## Exercise text
══════════════════════════════
At least one of M_21a⁺, M_21b⁺, M₂₂⁺, A_21a⁻, A_21b⁻, L₂₁, or L₂₂ may have an acid-decomposable group as a substituent.

In Formula (Ia-3), A_31a⁻ and A_32a⁻ each independently represent a monovalent anionic functional group. The definition of the monovalent anionic functional group represented by A_31a⁻ is the same as A_21a⁻ and A₂₁⁻ in Formula (Ia-2), and a suitable aspect thereof is also the same.

The monovalent anionic functional group represented by A₃₂⁻ is intended to be a monovalent group including the above-described anionic moiety A₂⁻. The monovalent anionic functional group represented by A₃₂⁻ is not particularly limited, and examples thereof include the monovalent anionic functional group selected from the group consisting of Formulae (BX-1) to (BX-7) described above.

A_31b⁻ represents a divalent anionic functional group. Here, the divalent anionic functional group represented by A_31b⁻ is intended to be a divalent group including the above-described anionic moiety A₁⁻. Examples of the divalent anionic functional group represented by A_31b⁻ include a divalent anionic functional group represented by Formula (AX-4).

M_31a⁺, M_31b⁺, and M₃₂⁺ each independently represent a sulfonium cation in the compound represented by Formula (4A) or an iodonium cation in the compound represented by Formula (4B), and suitable aspects thereof are also the same.

L₃₁ and L₃₂ each independently represent a divalent organic group.

In a compound PIa-3 of Formula (Ia-3), in which the organic cation represented by M_31a⁺, M_31b⁺, and M₃₂⁺ is replaced with H⁺, an acid dissociation constant a2 derived from an acidic moiety represented by A₃₂H is larger than an acid dissociation constant a1-3 derived from an acidic moiety represented by A_31aH and an acid dissociation constant a1-4 derived from an acidic moiety represented by A_31bH. The acid dissociation constant a1-3 and the acid dissociation constant a1-4 correspond to the above-described acid dissociation constant a1.

A_31a⁻ and A₃₂⁻ may be the same or different from each other. In addition, M_31a⁺, M_31b⁺, and M₃₂⁺ may be the same or different from each other.

At least one of M_31a⁺, M_31b⁺, M₃₂⁺, A_31a⁻, A₃₂⁻, L₃₁, or L₃₂ may have an acid-decomposable group as a substituent.

In Formula (Ia-4), A_41a⁻, A_41b⁻, and A₄₂⁻ each independently represent a monovalent anionic functional group. The definition of the monovalent anionic functional group represented by A_41a⁻ and A₄₁⁻ is the same as A_21a⁻ and A₂₁⁻ in Formula (Ia-2). The definition of the monovalent anionic functional group represented by A₄₂⁻ is the same as A₃₂⁻ in Formula (Ia-3), and a suitable aspect thereof is also the same.
══════════════════════════════
## Given information
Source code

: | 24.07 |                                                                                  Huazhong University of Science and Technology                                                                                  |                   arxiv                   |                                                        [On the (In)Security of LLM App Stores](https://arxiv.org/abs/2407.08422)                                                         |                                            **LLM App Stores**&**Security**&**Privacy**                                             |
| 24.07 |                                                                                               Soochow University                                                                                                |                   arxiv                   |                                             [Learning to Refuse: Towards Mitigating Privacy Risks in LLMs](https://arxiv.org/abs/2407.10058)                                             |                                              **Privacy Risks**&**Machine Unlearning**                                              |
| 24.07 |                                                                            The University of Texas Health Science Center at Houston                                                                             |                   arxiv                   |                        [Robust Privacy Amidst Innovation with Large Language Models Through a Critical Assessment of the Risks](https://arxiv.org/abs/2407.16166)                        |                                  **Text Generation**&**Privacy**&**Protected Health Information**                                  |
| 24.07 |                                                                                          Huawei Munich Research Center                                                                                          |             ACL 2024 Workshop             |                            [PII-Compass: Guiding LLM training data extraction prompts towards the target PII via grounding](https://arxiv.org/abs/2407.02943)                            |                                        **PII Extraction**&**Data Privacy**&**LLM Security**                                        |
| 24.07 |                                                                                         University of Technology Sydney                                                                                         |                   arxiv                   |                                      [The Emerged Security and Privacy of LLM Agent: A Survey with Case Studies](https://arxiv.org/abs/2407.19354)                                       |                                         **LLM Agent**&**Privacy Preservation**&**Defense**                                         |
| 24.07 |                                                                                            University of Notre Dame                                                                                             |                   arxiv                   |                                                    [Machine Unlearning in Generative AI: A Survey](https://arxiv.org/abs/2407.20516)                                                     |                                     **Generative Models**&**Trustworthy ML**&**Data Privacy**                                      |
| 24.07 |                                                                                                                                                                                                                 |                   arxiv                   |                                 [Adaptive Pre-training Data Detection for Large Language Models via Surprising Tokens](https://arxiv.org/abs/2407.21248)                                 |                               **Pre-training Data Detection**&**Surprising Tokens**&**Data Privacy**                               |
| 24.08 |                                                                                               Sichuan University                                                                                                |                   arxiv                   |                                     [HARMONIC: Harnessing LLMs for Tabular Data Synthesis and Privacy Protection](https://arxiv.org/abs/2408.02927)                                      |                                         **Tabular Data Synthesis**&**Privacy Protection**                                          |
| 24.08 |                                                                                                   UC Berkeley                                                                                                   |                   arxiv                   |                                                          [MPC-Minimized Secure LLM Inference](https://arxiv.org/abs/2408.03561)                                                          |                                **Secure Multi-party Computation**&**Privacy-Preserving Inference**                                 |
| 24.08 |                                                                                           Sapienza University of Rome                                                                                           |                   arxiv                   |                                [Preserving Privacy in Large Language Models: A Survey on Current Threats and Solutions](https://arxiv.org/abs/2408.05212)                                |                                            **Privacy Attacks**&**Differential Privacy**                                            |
══════════════════════════════
## About this exercise
Answer these questions from the passage on Formulae (Ia-3) and (Ia-4) above:
1. What do L₃₁ and L₃₂ each independently represent?
2. What kind of cation may M_31a⁺, M_31b⁺, and M₃₂⁺ each be, and in which compound?
3. In compound PIa-3, which acid dissociation constant is larger than a1-3 and a1-4?

## Response to this exercise
1. A divalent organic group.
2. A sulfonium cation in the compound represented by Formula (4A) or an iodonium cation in the compound represented by Formula (4B).
3. The acid dissociation constant a2, derived from the acidic moiety represented by A₃₂H.